I recently saw Moneyball for the first time on a flight and was jumping out of my seat. There are so many clips in the movie that parallel how OD & Talent processes can enable performance. My favorites:
1. GM, Billy Beane confronts his scouts about the subjective discussion of perspective talent – “…you’re just talking…”
2. Near the end of film, the Owner of the Red Sox invites Billy to Boston. Over coffee, there’s a brilliant series of lines where he say’s to Billy that anyone that’s not using his system the following year is a dinosaur.
I’d love to (plan to) use these clips in a session with leadership to frame up the talent system improvements that most organizations are working to implement. I knew immediately that I wanted to write on the topic, but David Almeda beat me to it with his post Hitting a Home Run in Talent Management: The Value of HR Analytics. The key point to me is somewhat buried in the middle – “Doing this work effectively requires an understanding of the organization’s value chain: How does the workforce help the organization make or save money? It also requires a clear understanding of the company’s future strategy” (or in how we will make or save money in the future). This same thinking applies to organizations with a purpose other than making money as well.

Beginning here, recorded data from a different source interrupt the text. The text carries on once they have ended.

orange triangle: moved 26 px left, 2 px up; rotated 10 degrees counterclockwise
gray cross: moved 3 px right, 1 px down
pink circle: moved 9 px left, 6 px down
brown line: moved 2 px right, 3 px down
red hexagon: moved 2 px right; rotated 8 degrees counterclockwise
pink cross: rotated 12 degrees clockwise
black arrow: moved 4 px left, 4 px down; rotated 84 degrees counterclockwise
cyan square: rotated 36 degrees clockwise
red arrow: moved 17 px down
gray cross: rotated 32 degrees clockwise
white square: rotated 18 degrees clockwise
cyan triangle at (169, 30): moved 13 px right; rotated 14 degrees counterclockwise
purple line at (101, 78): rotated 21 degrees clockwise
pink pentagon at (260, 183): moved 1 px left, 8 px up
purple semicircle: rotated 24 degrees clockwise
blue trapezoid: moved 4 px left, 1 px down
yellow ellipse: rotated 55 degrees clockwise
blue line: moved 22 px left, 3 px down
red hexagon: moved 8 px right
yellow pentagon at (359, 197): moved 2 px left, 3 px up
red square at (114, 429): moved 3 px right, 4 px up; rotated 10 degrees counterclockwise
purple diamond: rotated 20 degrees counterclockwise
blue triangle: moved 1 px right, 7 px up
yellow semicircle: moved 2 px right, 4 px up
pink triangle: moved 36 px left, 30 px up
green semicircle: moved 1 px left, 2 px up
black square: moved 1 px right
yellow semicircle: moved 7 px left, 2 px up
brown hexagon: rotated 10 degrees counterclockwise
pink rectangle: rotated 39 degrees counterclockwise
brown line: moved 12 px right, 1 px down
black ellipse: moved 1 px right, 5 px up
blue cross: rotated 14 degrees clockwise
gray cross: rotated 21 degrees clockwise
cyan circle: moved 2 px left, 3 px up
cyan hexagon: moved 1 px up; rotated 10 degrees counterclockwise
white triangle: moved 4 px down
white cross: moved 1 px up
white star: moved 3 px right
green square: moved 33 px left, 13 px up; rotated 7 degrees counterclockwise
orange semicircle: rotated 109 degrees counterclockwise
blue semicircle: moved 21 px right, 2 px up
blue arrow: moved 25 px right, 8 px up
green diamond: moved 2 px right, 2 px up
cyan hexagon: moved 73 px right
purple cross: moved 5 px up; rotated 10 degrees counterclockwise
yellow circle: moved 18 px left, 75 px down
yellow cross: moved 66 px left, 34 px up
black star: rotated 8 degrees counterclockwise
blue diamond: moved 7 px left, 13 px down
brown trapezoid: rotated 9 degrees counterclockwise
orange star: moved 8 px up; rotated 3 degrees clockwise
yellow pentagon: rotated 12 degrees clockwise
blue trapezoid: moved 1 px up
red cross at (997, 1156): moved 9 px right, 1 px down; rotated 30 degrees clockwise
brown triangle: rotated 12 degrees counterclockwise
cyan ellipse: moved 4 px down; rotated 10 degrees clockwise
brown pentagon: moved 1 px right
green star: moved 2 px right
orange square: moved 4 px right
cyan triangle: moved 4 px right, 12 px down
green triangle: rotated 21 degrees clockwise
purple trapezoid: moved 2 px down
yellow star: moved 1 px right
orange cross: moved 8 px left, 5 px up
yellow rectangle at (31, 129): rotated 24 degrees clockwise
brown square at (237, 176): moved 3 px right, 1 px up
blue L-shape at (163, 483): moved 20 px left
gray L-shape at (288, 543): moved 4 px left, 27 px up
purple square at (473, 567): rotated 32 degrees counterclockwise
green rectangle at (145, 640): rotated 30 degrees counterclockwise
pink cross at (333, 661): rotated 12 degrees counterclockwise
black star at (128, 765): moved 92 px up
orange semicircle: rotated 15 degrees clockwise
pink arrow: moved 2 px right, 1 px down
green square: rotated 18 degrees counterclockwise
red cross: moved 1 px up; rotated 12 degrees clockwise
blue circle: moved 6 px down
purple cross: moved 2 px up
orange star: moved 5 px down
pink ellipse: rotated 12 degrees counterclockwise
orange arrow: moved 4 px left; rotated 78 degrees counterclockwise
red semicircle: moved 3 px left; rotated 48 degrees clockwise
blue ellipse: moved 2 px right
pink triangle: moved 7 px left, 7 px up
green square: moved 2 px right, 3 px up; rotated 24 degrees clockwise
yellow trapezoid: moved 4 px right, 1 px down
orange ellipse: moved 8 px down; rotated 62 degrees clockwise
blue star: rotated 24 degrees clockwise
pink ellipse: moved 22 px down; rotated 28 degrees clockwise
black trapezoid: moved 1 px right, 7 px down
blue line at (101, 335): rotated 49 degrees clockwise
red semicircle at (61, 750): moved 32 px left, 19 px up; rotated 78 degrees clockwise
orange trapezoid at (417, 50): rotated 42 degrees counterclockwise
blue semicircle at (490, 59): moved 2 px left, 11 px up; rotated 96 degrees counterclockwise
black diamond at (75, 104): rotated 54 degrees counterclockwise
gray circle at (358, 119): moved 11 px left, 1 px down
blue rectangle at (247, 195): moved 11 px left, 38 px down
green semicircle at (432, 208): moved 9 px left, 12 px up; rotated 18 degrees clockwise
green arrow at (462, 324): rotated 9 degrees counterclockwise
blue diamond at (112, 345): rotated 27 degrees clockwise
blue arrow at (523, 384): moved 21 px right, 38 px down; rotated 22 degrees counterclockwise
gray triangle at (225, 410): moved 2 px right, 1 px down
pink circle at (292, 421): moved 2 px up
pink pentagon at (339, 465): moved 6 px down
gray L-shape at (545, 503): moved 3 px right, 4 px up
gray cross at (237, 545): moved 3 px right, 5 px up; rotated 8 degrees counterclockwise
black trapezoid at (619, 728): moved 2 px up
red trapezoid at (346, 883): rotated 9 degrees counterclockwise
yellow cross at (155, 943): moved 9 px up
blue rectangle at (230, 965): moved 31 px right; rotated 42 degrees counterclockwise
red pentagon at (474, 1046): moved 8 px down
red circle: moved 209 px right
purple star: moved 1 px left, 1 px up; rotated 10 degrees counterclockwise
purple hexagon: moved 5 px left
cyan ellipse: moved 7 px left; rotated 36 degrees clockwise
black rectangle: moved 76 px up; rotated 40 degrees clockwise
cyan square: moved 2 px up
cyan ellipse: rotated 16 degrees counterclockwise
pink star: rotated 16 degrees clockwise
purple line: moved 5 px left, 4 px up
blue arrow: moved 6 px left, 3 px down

Baseball games are won when your team has more runs than your opponent. In Moneyball, they show how the Oakland Athletics moved from static score watching and individual performance analysis to analysis of the dynamic process of run creation and then systematically build a team, as closely as possible – given present constraints, around effectively performing this process of run creation.
How do you and your organization win? Do you view it as static through lag measures and a “great man or woman” profile for talent? Or, do you manage and enable performance in those things that actually build performance with individuals positioned in area of strength to “get on base” to enable the organization to score?